> **Given entries**
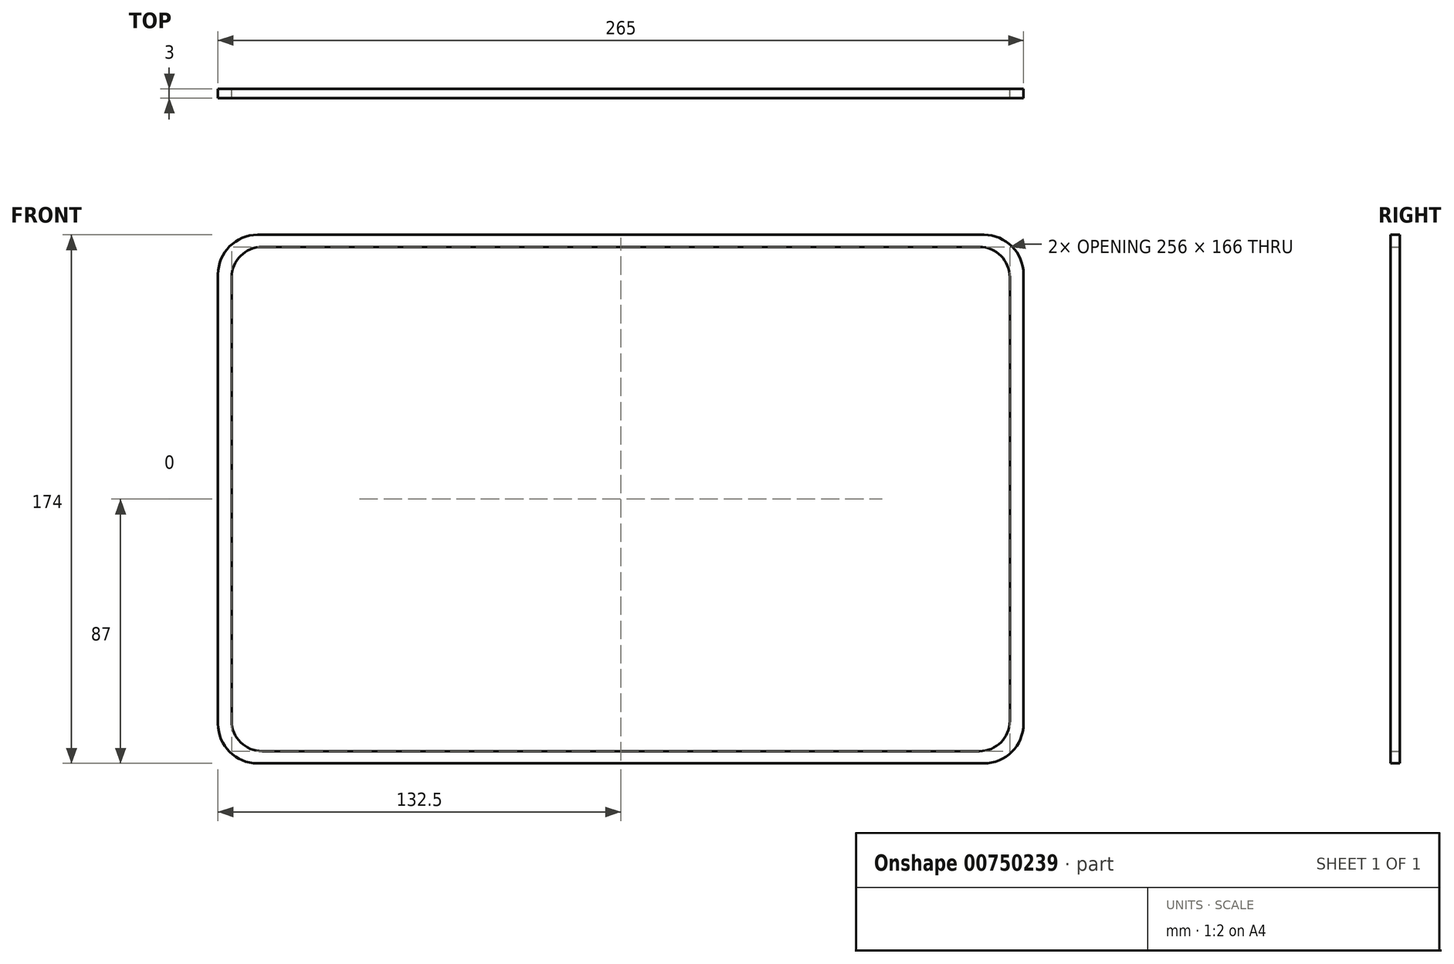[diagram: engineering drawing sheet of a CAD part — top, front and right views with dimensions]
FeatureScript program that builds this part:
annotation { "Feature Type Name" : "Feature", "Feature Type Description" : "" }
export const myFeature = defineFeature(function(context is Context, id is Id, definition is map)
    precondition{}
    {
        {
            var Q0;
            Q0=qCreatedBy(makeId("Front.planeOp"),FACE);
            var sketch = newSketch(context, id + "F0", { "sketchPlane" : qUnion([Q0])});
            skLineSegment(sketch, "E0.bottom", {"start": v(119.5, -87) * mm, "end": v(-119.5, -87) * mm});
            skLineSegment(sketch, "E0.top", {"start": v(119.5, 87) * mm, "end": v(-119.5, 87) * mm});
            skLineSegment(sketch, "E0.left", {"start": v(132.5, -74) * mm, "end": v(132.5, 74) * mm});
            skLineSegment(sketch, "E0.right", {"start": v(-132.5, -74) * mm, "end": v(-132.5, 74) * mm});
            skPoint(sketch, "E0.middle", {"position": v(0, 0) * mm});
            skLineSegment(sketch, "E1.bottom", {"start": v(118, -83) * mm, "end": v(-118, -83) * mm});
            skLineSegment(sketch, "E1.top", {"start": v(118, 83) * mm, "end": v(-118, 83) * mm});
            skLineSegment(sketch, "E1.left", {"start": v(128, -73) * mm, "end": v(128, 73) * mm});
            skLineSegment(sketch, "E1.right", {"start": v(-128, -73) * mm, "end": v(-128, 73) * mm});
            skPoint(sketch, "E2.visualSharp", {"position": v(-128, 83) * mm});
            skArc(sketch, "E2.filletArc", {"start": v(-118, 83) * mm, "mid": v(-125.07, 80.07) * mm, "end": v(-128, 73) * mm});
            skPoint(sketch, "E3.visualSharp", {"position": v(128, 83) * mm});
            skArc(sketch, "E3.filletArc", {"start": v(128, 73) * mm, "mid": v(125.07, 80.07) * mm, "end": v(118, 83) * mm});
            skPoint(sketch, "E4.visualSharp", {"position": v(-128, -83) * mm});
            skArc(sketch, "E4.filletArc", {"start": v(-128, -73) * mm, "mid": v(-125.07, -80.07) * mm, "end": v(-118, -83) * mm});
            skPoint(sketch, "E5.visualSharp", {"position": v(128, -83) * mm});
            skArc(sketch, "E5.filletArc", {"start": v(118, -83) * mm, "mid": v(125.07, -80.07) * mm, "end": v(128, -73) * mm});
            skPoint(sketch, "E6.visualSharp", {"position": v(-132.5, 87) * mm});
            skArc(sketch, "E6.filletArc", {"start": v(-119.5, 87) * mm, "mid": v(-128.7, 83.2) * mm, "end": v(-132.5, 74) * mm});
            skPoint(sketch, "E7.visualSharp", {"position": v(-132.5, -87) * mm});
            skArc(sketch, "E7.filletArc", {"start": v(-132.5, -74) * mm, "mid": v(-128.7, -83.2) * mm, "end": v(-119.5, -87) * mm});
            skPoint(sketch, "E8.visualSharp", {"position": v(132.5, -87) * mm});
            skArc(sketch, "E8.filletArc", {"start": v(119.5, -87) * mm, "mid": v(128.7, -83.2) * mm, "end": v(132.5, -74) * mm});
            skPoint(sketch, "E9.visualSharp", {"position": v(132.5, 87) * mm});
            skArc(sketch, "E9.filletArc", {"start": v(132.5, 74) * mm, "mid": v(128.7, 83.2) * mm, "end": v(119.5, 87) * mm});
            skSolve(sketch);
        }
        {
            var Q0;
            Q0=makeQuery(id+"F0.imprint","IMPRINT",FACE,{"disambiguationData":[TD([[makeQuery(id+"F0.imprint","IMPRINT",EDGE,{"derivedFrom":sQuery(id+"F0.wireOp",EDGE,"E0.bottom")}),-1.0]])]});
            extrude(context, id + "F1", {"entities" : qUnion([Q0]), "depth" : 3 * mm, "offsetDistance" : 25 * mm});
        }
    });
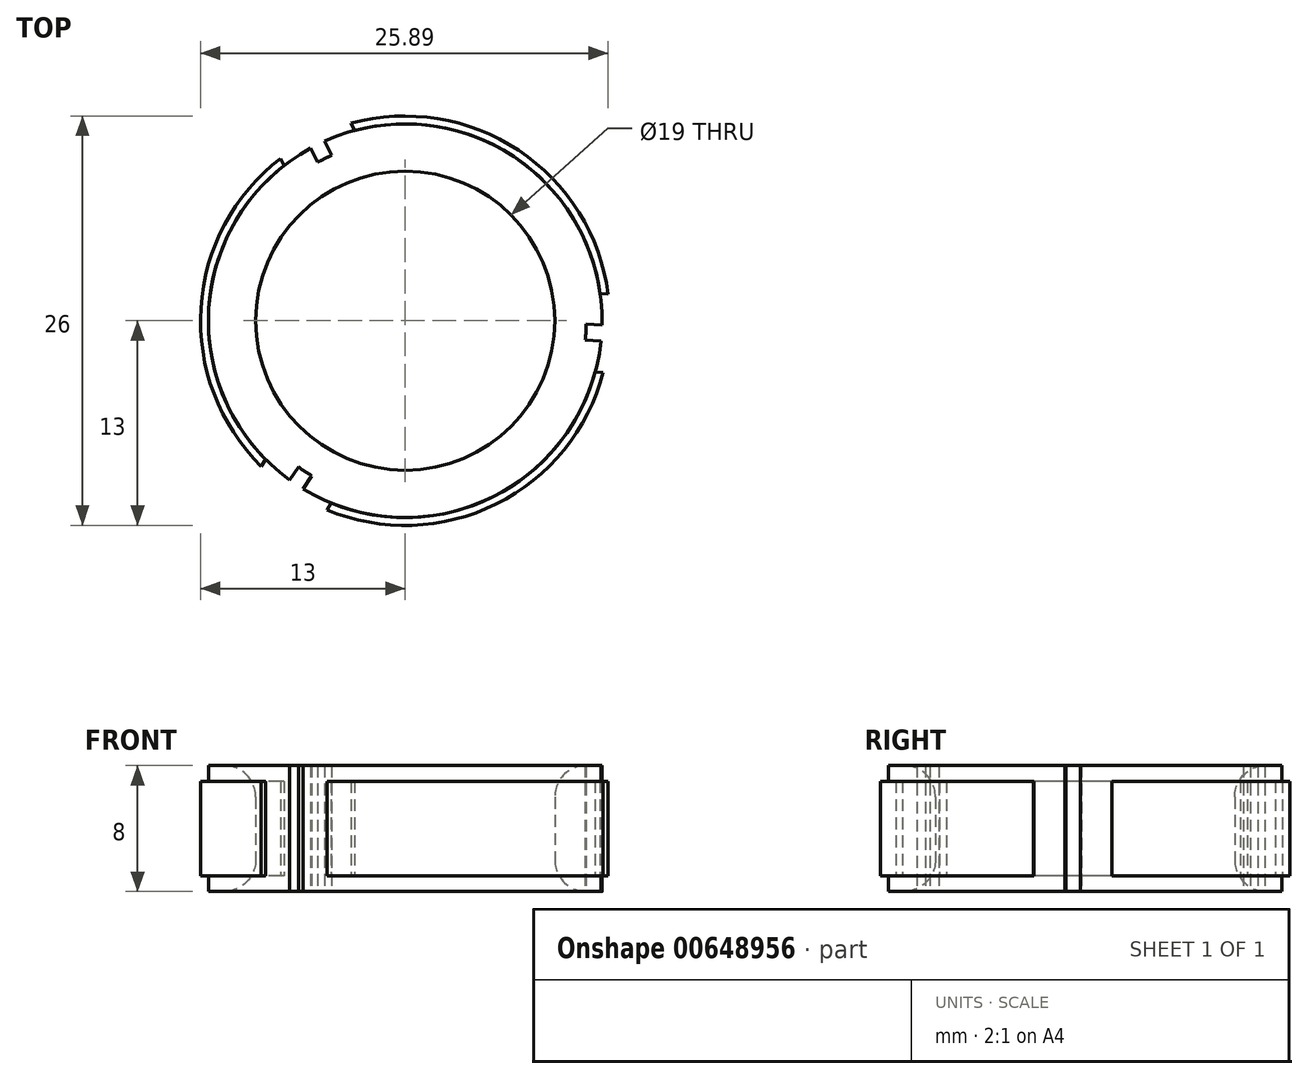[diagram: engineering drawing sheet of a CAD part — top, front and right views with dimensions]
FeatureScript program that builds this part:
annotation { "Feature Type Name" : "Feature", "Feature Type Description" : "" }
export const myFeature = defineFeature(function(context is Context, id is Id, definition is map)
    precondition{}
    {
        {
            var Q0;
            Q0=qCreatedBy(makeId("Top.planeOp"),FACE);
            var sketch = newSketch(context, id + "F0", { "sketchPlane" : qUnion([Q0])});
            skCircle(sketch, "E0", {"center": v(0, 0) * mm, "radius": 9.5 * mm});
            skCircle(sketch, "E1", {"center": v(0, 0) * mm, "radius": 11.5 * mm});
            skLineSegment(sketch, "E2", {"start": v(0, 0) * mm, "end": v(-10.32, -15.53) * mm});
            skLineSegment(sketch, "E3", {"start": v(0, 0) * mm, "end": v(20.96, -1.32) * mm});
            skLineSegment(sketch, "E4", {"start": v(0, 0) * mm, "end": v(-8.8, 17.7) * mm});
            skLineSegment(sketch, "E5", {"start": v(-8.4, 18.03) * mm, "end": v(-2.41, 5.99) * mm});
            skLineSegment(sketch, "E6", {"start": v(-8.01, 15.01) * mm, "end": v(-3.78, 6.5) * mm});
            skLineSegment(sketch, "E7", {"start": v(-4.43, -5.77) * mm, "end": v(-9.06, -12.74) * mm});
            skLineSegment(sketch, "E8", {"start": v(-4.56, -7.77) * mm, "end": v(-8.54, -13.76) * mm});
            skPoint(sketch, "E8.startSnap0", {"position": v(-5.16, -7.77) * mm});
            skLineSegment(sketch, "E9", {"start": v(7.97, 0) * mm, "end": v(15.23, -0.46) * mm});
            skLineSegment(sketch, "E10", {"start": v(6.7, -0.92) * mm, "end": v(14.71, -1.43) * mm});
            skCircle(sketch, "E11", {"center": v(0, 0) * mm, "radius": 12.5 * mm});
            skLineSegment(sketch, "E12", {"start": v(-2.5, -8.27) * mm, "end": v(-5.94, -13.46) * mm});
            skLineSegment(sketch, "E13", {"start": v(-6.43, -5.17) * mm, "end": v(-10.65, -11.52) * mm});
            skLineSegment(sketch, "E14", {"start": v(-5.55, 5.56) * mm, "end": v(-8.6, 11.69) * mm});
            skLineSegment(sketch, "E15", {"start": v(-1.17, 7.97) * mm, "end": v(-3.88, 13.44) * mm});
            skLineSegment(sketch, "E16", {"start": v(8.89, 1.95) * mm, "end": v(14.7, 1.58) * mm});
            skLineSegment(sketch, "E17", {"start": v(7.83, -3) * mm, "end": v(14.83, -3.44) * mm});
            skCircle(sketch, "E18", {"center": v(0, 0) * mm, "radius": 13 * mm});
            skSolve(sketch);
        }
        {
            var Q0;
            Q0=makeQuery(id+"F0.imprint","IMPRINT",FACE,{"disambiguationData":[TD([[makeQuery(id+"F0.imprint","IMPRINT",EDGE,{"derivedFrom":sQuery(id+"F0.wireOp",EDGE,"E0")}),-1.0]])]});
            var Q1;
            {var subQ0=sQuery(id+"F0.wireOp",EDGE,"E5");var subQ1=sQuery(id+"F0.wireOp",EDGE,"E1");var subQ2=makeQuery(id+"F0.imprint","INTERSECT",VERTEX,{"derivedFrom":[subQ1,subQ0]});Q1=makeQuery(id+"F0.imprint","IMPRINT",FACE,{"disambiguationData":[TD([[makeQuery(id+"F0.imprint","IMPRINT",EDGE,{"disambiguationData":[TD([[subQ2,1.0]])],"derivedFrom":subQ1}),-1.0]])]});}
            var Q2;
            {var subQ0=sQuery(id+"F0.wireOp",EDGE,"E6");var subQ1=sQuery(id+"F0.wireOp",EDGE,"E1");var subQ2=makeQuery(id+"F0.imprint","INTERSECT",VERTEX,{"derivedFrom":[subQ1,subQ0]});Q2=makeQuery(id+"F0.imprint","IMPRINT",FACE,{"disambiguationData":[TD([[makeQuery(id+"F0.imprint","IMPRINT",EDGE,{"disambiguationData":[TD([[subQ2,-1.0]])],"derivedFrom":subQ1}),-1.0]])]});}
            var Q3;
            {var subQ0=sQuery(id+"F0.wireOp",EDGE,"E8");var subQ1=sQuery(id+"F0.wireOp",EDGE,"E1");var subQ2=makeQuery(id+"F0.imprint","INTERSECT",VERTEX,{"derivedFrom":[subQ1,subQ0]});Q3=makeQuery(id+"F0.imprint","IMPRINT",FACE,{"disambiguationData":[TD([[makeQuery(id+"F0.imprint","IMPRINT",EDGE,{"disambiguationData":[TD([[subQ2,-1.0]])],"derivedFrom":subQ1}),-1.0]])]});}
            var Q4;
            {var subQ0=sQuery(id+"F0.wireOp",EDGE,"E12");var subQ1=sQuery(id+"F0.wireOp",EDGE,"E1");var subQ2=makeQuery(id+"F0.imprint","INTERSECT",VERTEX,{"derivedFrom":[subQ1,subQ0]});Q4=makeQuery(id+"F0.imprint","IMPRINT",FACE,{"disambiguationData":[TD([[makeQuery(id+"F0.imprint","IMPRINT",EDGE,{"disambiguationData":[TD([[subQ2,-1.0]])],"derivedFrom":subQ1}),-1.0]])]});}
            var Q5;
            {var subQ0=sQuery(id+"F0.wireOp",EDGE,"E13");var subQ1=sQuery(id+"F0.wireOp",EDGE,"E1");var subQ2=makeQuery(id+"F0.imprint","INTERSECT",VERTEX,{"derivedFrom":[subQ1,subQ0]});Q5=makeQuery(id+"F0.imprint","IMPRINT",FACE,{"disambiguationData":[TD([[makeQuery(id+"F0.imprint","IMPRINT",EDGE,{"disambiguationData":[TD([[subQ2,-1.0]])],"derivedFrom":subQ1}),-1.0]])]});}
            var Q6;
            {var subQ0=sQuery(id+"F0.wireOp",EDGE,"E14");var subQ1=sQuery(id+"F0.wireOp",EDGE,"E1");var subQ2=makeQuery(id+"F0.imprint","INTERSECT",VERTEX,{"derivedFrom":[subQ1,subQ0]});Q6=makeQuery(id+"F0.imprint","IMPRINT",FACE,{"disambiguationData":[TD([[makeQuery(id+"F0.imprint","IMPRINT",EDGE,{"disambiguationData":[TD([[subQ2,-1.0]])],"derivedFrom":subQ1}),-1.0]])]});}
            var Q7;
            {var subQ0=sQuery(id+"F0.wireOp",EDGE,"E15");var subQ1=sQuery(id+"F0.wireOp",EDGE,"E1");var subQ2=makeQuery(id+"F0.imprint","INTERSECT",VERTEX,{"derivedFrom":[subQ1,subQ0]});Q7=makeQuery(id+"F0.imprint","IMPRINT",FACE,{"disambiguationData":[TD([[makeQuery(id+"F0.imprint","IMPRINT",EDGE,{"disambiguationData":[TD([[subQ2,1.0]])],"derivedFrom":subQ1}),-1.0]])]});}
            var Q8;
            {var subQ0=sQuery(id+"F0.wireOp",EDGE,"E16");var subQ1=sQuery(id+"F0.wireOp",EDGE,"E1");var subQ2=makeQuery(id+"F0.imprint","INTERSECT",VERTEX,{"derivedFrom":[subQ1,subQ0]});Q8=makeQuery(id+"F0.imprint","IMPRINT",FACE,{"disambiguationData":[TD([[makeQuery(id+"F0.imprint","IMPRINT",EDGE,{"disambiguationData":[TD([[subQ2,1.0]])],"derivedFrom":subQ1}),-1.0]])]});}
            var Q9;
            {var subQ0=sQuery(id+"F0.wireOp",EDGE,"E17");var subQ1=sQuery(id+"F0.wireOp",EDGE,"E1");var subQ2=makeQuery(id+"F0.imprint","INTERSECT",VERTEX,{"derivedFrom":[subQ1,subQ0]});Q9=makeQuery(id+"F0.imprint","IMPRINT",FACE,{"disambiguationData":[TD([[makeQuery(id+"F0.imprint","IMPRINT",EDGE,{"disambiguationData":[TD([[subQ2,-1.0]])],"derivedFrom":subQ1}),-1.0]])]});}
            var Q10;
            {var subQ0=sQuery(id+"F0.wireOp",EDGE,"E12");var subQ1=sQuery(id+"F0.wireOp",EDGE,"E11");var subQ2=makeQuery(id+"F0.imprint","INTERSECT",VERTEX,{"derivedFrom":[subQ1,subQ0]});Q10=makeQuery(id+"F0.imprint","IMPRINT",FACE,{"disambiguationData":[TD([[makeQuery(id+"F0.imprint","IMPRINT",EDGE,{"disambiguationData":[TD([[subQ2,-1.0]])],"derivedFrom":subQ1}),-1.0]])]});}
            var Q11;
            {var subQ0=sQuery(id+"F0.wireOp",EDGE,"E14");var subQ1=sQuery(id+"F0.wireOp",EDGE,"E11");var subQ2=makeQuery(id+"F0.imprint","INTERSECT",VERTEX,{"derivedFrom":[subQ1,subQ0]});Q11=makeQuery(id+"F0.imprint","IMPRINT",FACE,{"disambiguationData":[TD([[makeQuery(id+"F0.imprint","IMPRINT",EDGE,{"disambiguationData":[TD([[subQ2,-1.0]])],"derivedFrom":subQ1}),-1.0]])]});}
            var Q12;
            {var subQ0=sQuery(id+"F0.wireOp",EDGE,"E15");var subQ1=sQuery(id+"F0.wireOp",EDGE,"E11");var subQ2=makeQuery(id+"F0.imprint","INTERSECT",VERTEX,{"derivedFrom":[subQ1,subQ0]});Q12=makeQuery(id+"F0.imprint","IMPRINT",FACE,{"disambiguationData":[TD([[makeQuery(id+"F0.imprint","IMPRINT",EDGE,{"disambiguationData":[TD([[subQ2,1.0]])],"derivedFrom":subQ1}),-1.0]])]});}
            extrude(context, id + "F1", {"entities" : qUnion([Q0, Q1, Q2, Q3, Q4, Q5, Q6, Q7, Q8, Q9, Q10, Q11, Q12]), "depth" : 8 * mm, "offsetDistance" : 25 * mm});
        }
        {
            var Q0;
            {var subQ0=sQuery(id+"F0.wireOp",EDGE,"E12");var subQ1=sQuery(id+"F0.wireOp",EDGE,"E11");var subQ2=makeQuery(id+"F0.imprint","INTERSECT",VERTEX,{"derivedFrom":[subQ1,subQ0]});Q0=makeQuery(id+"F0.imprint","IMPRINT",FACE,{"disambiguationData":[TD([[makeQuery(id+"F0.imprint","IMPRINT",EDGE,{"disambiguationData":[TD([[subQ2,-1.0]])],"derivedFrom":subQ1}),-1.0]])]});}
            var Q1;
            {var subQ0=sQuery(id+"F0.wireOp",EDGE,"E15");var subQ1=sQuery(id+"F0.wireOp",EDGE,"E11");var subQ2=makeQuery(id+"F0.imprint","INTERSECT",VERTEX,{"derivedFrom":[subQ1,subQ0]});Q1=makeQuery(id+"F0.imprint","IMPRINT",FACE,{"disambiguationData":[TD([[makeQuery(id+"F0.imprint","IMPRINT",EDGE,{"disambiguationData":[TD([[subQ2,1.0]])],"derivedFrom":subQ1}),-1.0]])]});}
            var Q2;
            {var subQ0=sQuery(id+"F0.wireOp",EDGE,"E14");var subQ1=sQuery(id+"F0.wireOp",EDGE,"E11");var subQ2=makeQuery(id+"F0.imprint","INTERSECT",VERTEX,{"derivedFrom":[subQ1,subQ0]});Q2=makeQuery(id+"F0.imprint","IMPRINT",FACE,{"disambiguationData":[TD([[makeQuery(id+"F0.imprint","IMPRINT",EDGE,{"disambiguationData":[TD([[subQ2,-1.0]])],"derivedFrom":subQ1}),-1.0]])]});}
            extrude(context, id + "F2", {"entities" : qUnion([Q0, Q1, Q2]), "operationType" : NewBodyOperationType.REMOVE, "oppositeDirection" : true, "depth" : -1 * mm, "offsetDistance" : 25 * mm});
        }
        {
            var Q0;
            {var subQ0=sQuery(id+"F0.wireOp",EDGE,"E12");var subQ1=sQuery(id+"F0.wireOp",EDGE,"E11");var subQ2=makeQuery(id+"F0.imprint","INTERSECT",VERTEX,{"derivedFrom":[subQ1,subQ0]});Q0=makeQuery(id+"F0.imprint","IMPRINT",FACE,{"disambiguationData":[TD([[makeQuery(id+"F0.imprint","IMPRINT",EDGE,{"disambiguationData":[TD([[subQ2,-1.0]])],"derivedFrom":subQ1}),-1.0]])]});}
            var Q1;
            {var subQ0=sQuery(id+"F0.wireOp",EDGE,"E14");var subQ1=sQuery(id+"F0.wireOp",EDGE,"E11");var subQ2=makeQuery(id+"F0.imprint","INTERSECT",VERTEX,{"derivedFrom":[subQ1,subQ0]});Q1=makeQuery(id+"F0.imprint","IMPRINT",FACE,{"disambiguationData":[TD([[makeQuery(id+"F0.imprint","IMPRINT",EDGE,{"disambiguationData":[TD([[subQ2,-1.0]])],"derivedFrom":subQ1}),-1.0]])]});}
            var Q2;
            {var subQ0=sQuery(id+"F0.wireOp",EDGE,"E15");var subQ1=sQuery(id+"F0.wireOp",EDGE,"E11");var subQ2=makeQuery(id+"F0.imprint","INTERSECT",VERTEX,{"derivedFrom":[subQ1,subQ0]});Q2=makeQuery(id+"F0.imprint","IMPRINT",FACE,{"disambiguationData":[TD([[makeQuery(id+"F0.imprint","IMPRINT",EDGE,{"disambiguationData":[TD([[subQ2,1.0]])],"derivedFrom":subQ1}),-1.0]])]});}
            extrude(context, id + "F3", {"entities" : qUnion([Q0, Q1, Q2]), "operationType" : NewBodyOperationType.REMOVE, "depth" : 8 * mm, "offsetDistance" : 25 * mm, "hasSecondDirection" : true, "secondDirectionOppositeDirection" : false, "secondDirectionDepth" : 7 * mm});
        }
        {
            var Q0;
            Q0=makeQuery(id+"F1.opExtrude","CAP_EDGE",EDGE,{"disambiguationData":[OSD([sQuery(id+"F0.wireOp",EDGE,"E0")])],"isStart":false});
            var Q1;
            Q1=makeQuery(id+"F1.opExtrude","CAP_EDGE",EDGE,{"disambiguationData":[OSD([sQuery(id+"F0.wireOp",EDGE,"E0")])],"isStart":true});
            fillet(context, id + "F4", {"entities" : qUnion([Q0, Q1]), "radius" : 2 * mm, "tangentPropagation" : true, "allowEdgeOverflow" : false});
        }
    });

> **What you have to do**
Rewrite the items from the start through the line containing "v(128, 83) *", inclusive, with "myFeature" replaced by "plateFeature" and nothing else changed. Leave the pictures out of your answer.

> **Response below**
[diagram: engineering drawing sheet of a CAD part — top, front and right views with dimensions]
FeatureScript program that builds this part:
annotation { "Feature Type Name" : "Feature", "Feature Type Description" : "" }
export const plateFeature = defineFeature(function(context is Context, id is Id, definition is map)
    precondition{}
    {
        {
            var Q0;
            Q0=qCreatedBy(makeId("Front.planeOp"),FACE);
            var sketch = newSketch(context, id + "F0", { "sketchPlane" : qUnion([Q0])});
            skLineSegment(sketch, "E0.bottom", {"start": v(119.5, -87) * mm, "end": v(-119.5, -87) * mm});
            skLineSegment(sketch, "E0.top", {"start": v(119.5, 87) * mm, "end": v(-119.5, 87) * mm});
            skLineSegment(sketch, "E0.left", {"start": v(132.5, -74) * mm, "end": v(132.5, 74) * mm});
            skLineSegment(sketch, "E0.right", {"start": v(-132.5, -74) * mm, "end": v(-132.5, 74) * mm});
            skPoint(sketch, "E0.middle", {"position": v(0, 0) * mm});
            skLineSegment(sketch, "E1.bottom", {"start": v(118, -83) * mm, "end": v(-118, -83) * mm});
            skLineSegment(sketch, "E1.top", {"start": v(118, 83) * mm, "end": v(-118, 83) * mm});
            skLineSegment(sketch, "E1.left", {"start": v(128, -73) * mm, "end": v(128, 73) * mm});
            skLineSegment(sketch, "E1.right", {"start": v(-128, -73) * mm, "end": v(-128, 73) * mm});
            skPoint(sketch, "E2.visualSharp", {"position": v(-128, 83) * mm});
            skArc(sketch, "E2.filletArc", {"start": v(-118, 83) * mm, "mid": v(-125.07, 80.07) * mm, "end": v(-128, 73) * mm});
            skPoint(sketch, "E3.visualSharp", {"position": v(128, 83) * mm});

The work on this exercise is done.